Sometimes K-means algorithm does not provide an optimal clustering solution. Suppose to generate some clustered data and to detect one pivotal unit for each group with the `MUS` (Maxima Units Search algorithm) function:

``````#generate some data

set.seed(123)
n  <- 620
centers  <- 3
n1 <- 20
n2 <- 100
n3 <- 500
x  <- matrix(NA, n,2)
truegroup <- c( rep(1,n1), rep(2, n2), rep(3, n3))

for (i in 1:n1){
x[i,]=rmvnorm(1, c(1,5), sigma=diag(2))}
for (i in 1:n2){
x[n1+i,]=rmvnorm(1, c(4,0), sigma=diag(2))}
for (i in 1:n3){
x[n1+n2+i,]=rmvnorm(1, c(6,6), sigma=diag(2))}

H <- 1000
a <- matrix(NA, H, n)

for (h in 1:H){
a[h,] <- kmeans(x,centers)\$cluster
}

#build the similarity matrix
sim_matr <- matrix(1, n,n)
for (i in 1:(n-1)){
for (j in (i+1):n){
sim_matr[i,j] <- sum(a[,i]==a[,j])/H
sim_matr[j,i] <- sim_matr[i,j]
}
}

cl <- KMeans(x, centers)\$cluster
mus_alg <- MUS(C = sim_matr, clusters = cl, prec_par = 5)``````

Quite often, classical K-means fails in recognizing the true groups:

``````# launch classical KMeans
kmeans_res <- KMeans(x, centers)
# plots
par(mfrow=c(1,2))
colors_cluster <- c("grey", "darkolivegreen3", "coral")
colors_centers <- c("black", "darkgreen", "firebrick")

graphics::plot(x, col = colors_cluster[truegroup]
,bg= colors_cluster[truegroup], pch=21,
xlab="y[,1]",
ylab="y[,2]", cex.lab=1.5,
main="True data", cex.main=1.5)

graphics::plot(x, col = colors_cluster[kmeans_res\$cluster],
bg=colors_cluster[kmeans_res\$cluster], pch=21, xlab="y[,1]",
ylab="y[,2]", cex.lab=1.5,main="K-means",  cex.main=1.5)
points(kmeans_res\$centers, col = colors_centers[1:centers],
pch = 8, cex = 2)`````` In such situations, we may need a more robust version of the classical K-means.

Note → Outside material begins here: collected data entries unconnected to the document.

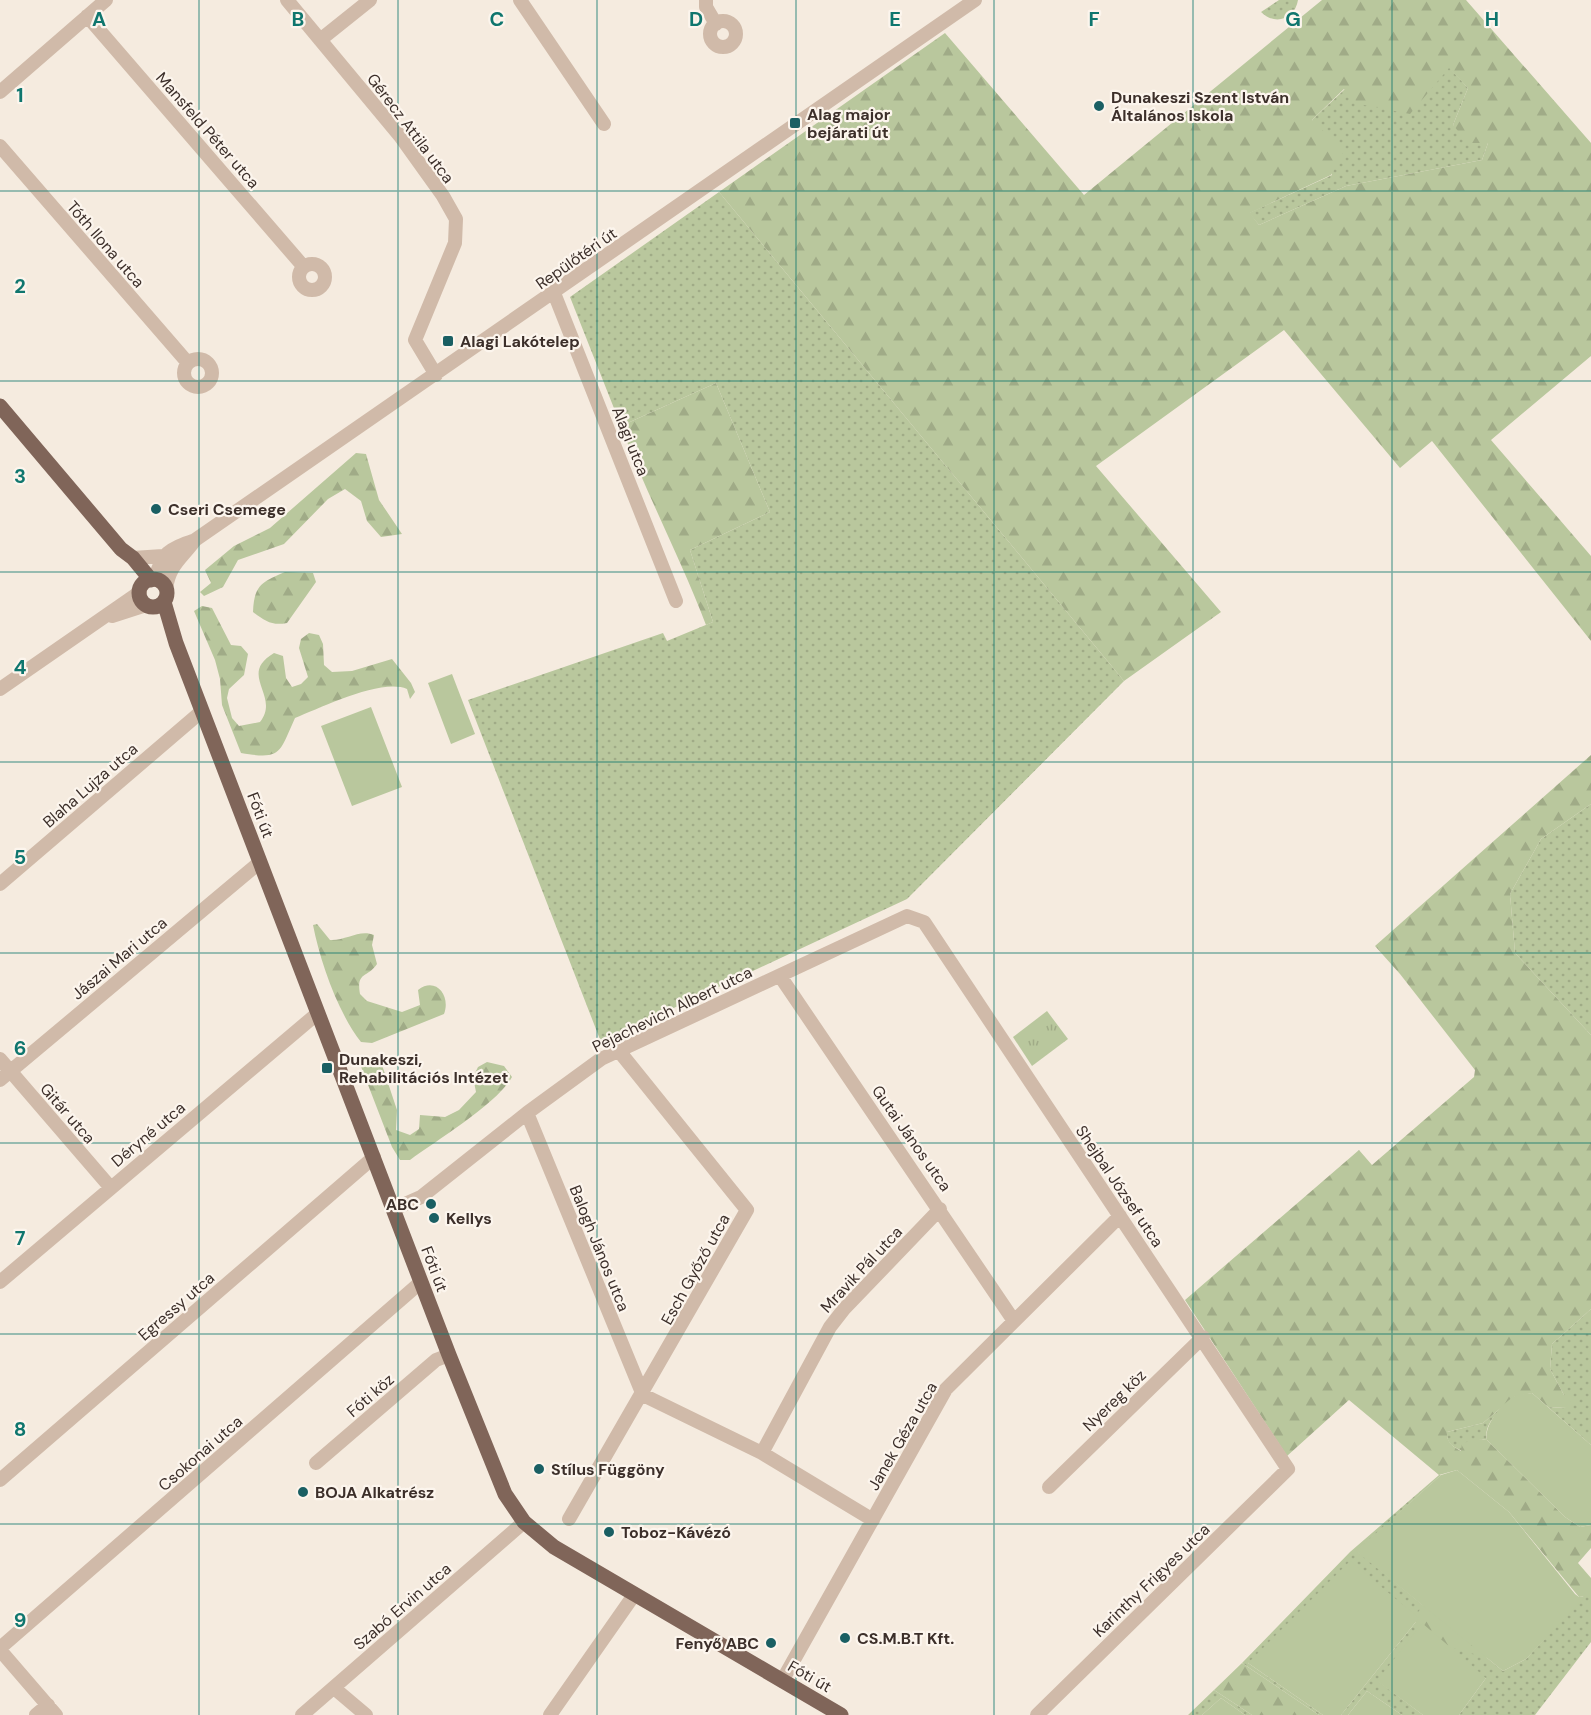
<svg xmlns="http://www.w3.org/2000/svg" width="1591" height="1715" font-family="'DM Sans',sans-serif">
<style>
.grass{fill:url(#grass-dots)}
.forest{fill:url(#forest-firs);fill-rule:evenodd}
.park{fill:url(#park-tufts)}
.pitch{fill:#b9c79d}
.lines{fill:none;stroke-linecap:round;stroke-linejoin:round}
.minor{stroke:#d0baa9;stroke-width:14}
.major{stroke:#806559;stroke-width:15}
.grid{fill:none;stroke:#0f766e;stroke-width:1.5;stroke-opacity:0.55}
.poi-dot{fill:#1a5f63;stroke:#fcf5ed;stroke-width:2}
.labels{text-anchor:middle;stroke-width:4.5;stroke-linejoin:round;paint-order:stroke}
.poi-label{font-size:16px;font-weight:bold;fill:#3c2f2a;stroke:#fcf5ed;text-anchor:start}
.street-label{font-size:16px;fill:#3c2f2a;stroke:#fcf5ed}
.grid-label{font-size:20px;text-anchor:middle;font-weight:bold;fill:#0f766e;stroke:#fcf5ed;stroke-width:4.5;stroke-linejoin:round;paint-order:stroke}
</style>
<defs>
<pattern id="grass-dots" width="8" height="8" patternUnits="userSpaceOnUse" patternTransform="scale(1.5)"><rect width="8" height="8" fill="#b9c79d"/><path d="M2 2h.1M6 6h.1" fill="none" stroke="#a0ab87" stroke-width="1.8" stroke-linecap="round"/></pattern>
<pattern id="forest-firs" width="22" height="20" patternUnits="userSpaceOnUse" patternTransform="scale(1.5)"><rect width="22" height="20" fill="#b9c79d"/><path d="M5 1l3.5 6h-7zM16 11l3.5 6h-7z" fill="#a0ab87"/></pattern>
<pattern id="park-tufts" width="24" height="20" patternUnits="userSpaceOnUse" patternTransform="scale(1.5)"><rect width="24" height="20" fill="#b9c79d"/><path d="M3 7l-1-3M5 7V3M7 7l1-3M15 17l-1-3M17 17v-4M19 17l1-3" fill="none" stroke="#a0ab87"/></pattern>
</defs>
<rect width="100%" height="100%" fill="#f5ebdf"/>
<path class="grass" d="M 1279,0 L 1298,0 C 1295,19 1275,26 1261,12 Z
M 1449,67 L 1468,88 L 1453,125 L 1488,143 L 1482,160 L 1346,186 L 1259,225 L 1249,213 L 1332,175 L 1312,120 L 1345,89 Z
M 719,192 L 1124,681 L 907,899 L 601,1042 L 468,700 L 663,633 L 667,641 L 713,622 L 690,550 L 770,512 L 716,383 L 621,426 L 570,297 Z
M 1591,804 L 1591,1035 L 1515,953 L 1510,894 L 1541,839 Z
M 1591,1309 L 1591,1445 L 1548,1407 L 1566,1408 L 1564,1395 L 1550,1369 L 1552,1344 Z
M 1514,1397 C 1502,1409 1483,1422 1487,1440 L 1481,1439 L 1462,1451 C 1453,1447 1446,1443 1447,1432 L 1483,1423 Z
M 1439,1475 L 1441,1475 L 1357,1551 L 1503,1671 L 1526,1659 L 1591,1588 L 1591,1642 L 1535,1715 L 1459,1715 L 1486,1678 L 1378,1681 L 1423,1715 L 1402,1715 L 1367,1691 L 1348,1715 L 1341,1715 L 1419,1618 L 1248,1663 L 1323,1715 L 1319,1715 L 1242,1663 L 1350,1552 Z
M 1214,1690 L 1252,1715 L 1245,1715 L 1221,1698 L 1202,1715 L 1188,1715 Z"/>
<path class="forest" d="M 1322,0 L 1466,0 L 1591,143 L 1591,356 L 1491,440 L 1591,556 L 1591,641 L 1432,441 L 1400,468 L 1284,330 L 1096,466 L 1221,612 L 1124,681 L 719,192 L 945,33 L 1084,195 ZM 1449,68 L 1468,88 L 1453,125 L 1468,143 L 1488,143 L 1482,160 L 1346,186 L 1259,225 L 1250,213 L 1331,175 L 1344,151 L 1312,120 L 1344,89 L 1359,104 L 1410,114 Z
M 716,383 L 770,512 L 690,550 L 713,622 L 706,625 C 680,557 646,493 621,426 Z
M 356,453 L 366,454 L 379,500 L 402,534 L 381,537 L 367,521 L 361,501 L 345,489 L 328,499 L 284,544 L 238,560 L 223,587 L 204,596 L 200,592 L 211,583 L 205,570 L 234,546 L 270,528 Z
M 285,572 L 313,573 L 316,582 L 287,623 C 272,626 265,621 253,612 C 254,586 261,582 285,572 Z
M 202,606 L 212,608 L 231,645 L 241,646 L 248,654 L 244,675 L 229,689 L 227,698 L 232,718 L 239,726 L 260,722 C 281,695 237,675 274,653 L 283,656 L 286,678 L 292,687 L 301,684 L 308,677 L 299,648 L 301,639 L 309,633 L 319,635 L 323,644 L 324,665 L 332,672 L 352,671 L 392,659 L 411,683 L 415,692 L 410,699 L 407,689 C 381,678 321,708 295,718 C 279,753 282,760 241,753 L 222,705 L 220,679 L 215,660 L 194,611 Z
M 1591,755 L 1591,804 L 1541,839 L 1510,894 L 1515,953 L 1591,1035 L 1591,1309 L 1552,1344 L 1550,1369 L 1564,1395 L 1572,1400 L 1566,1408 L 1548,1407 L 1532,1393 L 1514,1397 L 1483,1423 L 1447,1432 C 1446,1442 1453,1447 1461,1451 L 1462,1443 L 1481,1439 L 1487,1440 L 1565,1517 L 1580,1527 L 1591,1525 L 1591,1548 L 1578,1563 L 1591,1578 L 1591,1589 L 1586,1596 L 1579,1597 L 1509,1512 L 1457,1470 L 1439,1475 L 1349,1400 L 1287,1456 L 1185,1300 L 1359,1150 L 1372,1165 L 1474,1077 L 1475,1070 L 1400,974 L 1375,946 Z
M 317,924 L 330,940 C 346,941 359,929 374,935 L 372,945 L 377,964 C 368,978 356,971 360,994 L 367,1001 L 402,1012 L 420,1005 L 418,990 C 436,976 451,996 444,1014 L 372,1043 L 361,1042 C 338,1013 320,961 313,925 Z
M 362,1057 L 369,1057 L 382,1065 L 397,1110 L 396,1130 L 410,1135 L 419,1129 L 420,1115 L 445,1117 L 459,1110 L 476,1092 L 473,1077 L 478,1067 L 487,1062 L 504,1066 L 512,1077 C 498,1103 436,1141 410,1160 L 400,1160 L 392,1147 L 360,1064 Z
M 1433,1594 L 1494,1660 L 1427,1640 L 1415,1626 L 1418,1612 Z
M 1242,1663 L 1319,1715 L 1252,1715 L 1214,1690 Z"/>
<path class="park" d="M 1047,1011 L 1068,1039 L 1032,1066 L 1013,1037 Z"/>
<path class="pitch" d="M 452,674 L 475,734 L 451,744 L 428,683 Z
M 371,707 L 402,787 L 352,806 L 321,726 Z
M 1532,1393 L 1591,1445 L 1591,1525 L 1580,1527 L 1565,1517 L 1487,1440 C 1484,1425 1500,1406 1513,1397 C 1518,1394 1526,1394 1532,1393 Z
M 1457,1470 L 1509,1512 L 1575,1594 L 1579,1597 L 1586,1596 L 1526,1659 L 1503,1671 L 1356,1551 L 1441,1475 Z
M 1350,1561 L 1419,1618 L 1341,1715 L 1323,1715 L 1248,1663 Z
M 1422,1623 L 1486,1678 L 1459,1715 L 1423,1715 L 1377,1681 Z
M 1367,1691 L 1402,1715 L 1348,1715 Z
M 1221,1698 L 1245,1715 L 1202,1715 Z"/>
<g class="lines">
<path class="minor" d="M 287,0 L 400,136 L 443,196 L 456,219 L 455,243 L 415,340 L 436,375
M 520,0 L 604,124
M 706,0 L 706,7 L 716,24
M 87,16 L 303,266
M710 34a13 13 0 1 1 26 0a13 13 0 1 1-26 0Z
M 320,40 L 370,0
M 0,92 L 106,0
M 0,146 L 188,363
M299 277a13 13 0 1 1 26 0a13 13 0 1 1-26 0Z
M 554,293 L 676,601
M184 373a14 14 0 1 1 28 0a14 14 0 1 1-28 0Z
M 133,558 L 163,556
M 155,580 C 161,553 169,549 195,540 L 975,0
M 166,589 C 169,565 181,559 195,540
M 112,616 L 146,605
M 0,689 L 140,592
M 0,884 L 202,711
M 780,976 L 1014,1321
M 0,1059 L 111,1188
M 0,1080 L 260,862
M 527,1113 L 643,1395 L 762,1453 L 873,1520
M 394,1209 L 421,1197 L 527,1113 L 601,1059 L 907,916 L 924,922 L 1288,1469 L 1037,1715
M 0,1282 L 318,1013
M 762,1453 L 830,1327 L 844,1309 L 940,1209
M 316,1463 L 436,1360 L 449,1355
M 0,1480 L 374,1157
M 1049,1487 L 1203,1337
M 569,1519 L 747,1210 L 619,1051
M 0,1648 L 421,1282
M 0,1650 L 56,1715
M 782,1681 L 946,1389 L 1120,1216
M 334,1688 L 366,1715
M 36,1715 L 48,1705
M 302,1715 L 524,1522
M 550,1715 L 634,1595"/>
<path class="major" d="M 0,406 L 121,549 L 133,558 L 151,580
M139 593a14 14 0 1 1 28 0a14 14 0 1 1-28 0Z
M 164,602 L 176,643 L 449,1355 L 505,1494 L 524,1522 L 554,1547 L 841,1715"/>
</g>
<path class="grid" d="M 199,0 L 199,1715M 398,0 L 398,1715M 597,0 L 597,1715M 796,0 L 796,1715M 994,0 L 994,1715M 1193,0 L 1193,1715M 1392,0 L 1392,1715M 0,191 L 1591,191M 0,381 L 1591,381M 0,572 L 1591,572M 0,762 L 1591,762M 0,953 L 1591,953M 0,1143 L 1591,1143M 0,1334 L 1591,1334M 0,1524 L 1591,1524"/>
<g class="poi-dot">
<circle cx="1099" cy="106" r="6"/>
<rect x="789" y="117" width="12" height="12" rx="3"/>
<rect x="442" y="335" width="12" height="12" rx="3"/>
<circle cx="156" cy="509" r="6"/>
<rect x="321" y="1062" width="12" height="12" rx="3"/>
<circle cx="431" cy="1204" r="6"/>
<circle cx="434" cy="1218" r="6"/>
<circle cx="539" cy="1469" r="6"/>
<circle cx="303" cy="1492" r="6"/>
<circle cx="609" cy="1532" r="6"/>
<circle cx="845" cy="1638" r="6"/>
<circle cx="771" cy="1643" r="6"/>
</g>
<g class="labels">
<g class="poi-label">
<text x="1111" y="103">Dunakeszi Szent István<tspan x="1111" dy="18">Általános Iskola</tspan></text>
<text x="807" y="120">Alag major<tspan x="807" dy="18">bejárati út</tspan></text>
<text x="460" y="347">Alagi Lakótelep</text>
<text x="168" y="515">Cseri Csemege</text>
<text x="339" y="1065">Dunakeszi,<tspan x="339" dy="18">Rehabilitációs Intézet</tspan></text>
<text x="419" y="1210" text-anchor="end">ABC</text>
<text x="446" y="1224">Kellys</text>
<text x="551" y="1475">Stílus Függöny</text>
<text x="315" y="1498">BOJA Alkatrész</text>
<text x="621" y="1538">Toboz-Kávézó</text>
<text x="857" y="1644">CS.M.B.T Kft.</text>
<text x="759" y="1649" text-anchor="end">Fenyő ABC</text>
</g>
<g class="street-label">
<text transform="translate(411 128) rotate(53)" y="6">Gérecz Attila utca</text>
<text transform="translate(208 130) rotate(49)" y="6">Mansfeld Péter utca</text>
<text transform="translate(106 244) rotate(49)" y="6">Tóth Ilona utca</text>
<text transform="translate(576 258) rotate(-35)" y="6">Repülőtéri út</text>
<text transform="translate(631 441) rotate(68)" y="6">Alagi utca</text>
<text transform="translate(90 785) rotate(-41)" y="6">Blaha Lujza utca</text>
<text transform="translate(261 815) rotate(69)" y="6">Fóti út</text>
<text transform="translate(119 958) rotate(-40)" y="6">Jászai Mari utca</text>
<text transform="translate(672 1009) rotate(-26)" y="6">Pejachevich Albert utca</text>
<text transform="translate(68 1113) rotate(49)" y="6">Gitár utca</text>
<text transform="translate(148 1134) rotate(-40)" y="6">Déryné utca</text>
<text transform="translate(912 1138) rotate(55)" y="6">Gutai János utca</text>
<text transform="translate(1120 1186) rotate(56)" y="6">Shejbal József utca</text>
<text transform="translate(600 1248) rotate(68)" y="6">Balogh János utca</text>
<text transform="translate(435 1269) rotate(69)" y="6">Fóti út</text>
<text transform="translate(695 1269) rotate(-61)" y="6">Esch Győző utca</text>
<text transform="translate(861 1269) rotate(-47)" y="6">Mravik Pál utca</text>
<text transform="translate(176 1306) rotate(-41)" y="6">Egressy utca</text>
<text transform="translate(370 1395) rotate(-41)" y="6">Fóti köz</text>
<text transform="translate(1114 1400) rotate(-44)" y="6">Nyereg köz</text>
<text transform="translate(902 1436) rotate(-60)" y="6">Janek Géza utca</text>
<text transform="translate(200 1453) rotate(-41)" y="6">Csokonai utca</text>
<text transform="translate(1151 1580) rotate(-44)" y="6">Karinthy Frigyes utca</text>
<text transform="translate(402 1606) rotate(-41)" y="6">Szabó Ervin utca</text>
<text transform="translate(810 1676) rotate(30)" y="6">Fóti út</text>
</g>
</g>
<g class="grid-label">
<text x="99" y="26">A</text>
<text x="298" y="26">B</text>
<text x="497" y="26">C</text>
<text x="696" y="26">D</text>
<text x="895" y="26">E</text>
<text x="1094" y="26">F</text>
<text x="1293" y="26">G</text>
<text x="1492" y="26">H</text>
<text x="20" y="102">1</text>
<text x="20" y="293">2</text>
<text x="20" y="483">3</text>
<text x="20" y="674">4</text>
<text x="20" y="864">5</text>
<text x="20" y="1055">6</text>
<text x="20" y="1245">7</text>
<text x="20" y="1436">8</text>
<text x="20" y="1627">9</text>
</g>
</svg>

The pivots may be used as initial seeds for a classical K-means algorithm. The function `piv_KMeans` works as the classical `kmeans` function, with some optional arguments (in the figure below, the colored triangles represent the pivots).

``````# launch piv_KMeans
piv_res <- piv_KMeans(x, centers)
# plots
par(mfrow=c(1,2), pty="s")
colors_cluster <- c("grey", "darkolivegreen3", "coral")
colors_centers <- c("black", "darkgreen", "firebrick")
graphics::plot(x, col = colors_cluster[truegroup],
bg= colors_cluster[truegroup], pch=21, xlab="x[,1]",
ylab="x[,2]", cex.lab=1.5,
main="True data", cex.main=1.5)

graphics::plot(x, col = colors_cluster[piv_res\$cluster],
bg=colors_cluster[piv_res\$cluster], pch=21, xlab="x[,1]",
ylab="x[,2]", cex.lab=1.5,
main="piv_Kmeans", cex.main=1.5)
points(x[piv_res\$pivots,1], x[piv_res\$pivots,2],
pch=24, col=colors_centers,bg=colors_centers,
cex=1.5)
points(x[piv_res\$pivots,1], x[piv_res\$pivots,2],
pch=24,  col=colors_centers, bg=colors_centers,
cex=1.5)
points(x[piv_res\$pivots,1], x[piv_res\$pivots,2],
pch=24, col=colors_centers, bg=colors_centers,
cex=1.5)
points(piv_res\$centers, col = colors_centers[1:centers],
pch = 8, cex = 2)`````` Egidi, L., Pappadà, R., Pauli, F. and Torelli, N. (2018a). Relabelling in Bayesian Mixture Models by Pivotal Units. Statistics and Computing, 28(4), 957-969.

Egidi, L., Pappadà, R., Pauli, F., Torelli, N. (2018b). K-means seeding via MUS algorithm. Conference Paper, Book of Short Papers, SIS2018, ISBN: 9788891910233.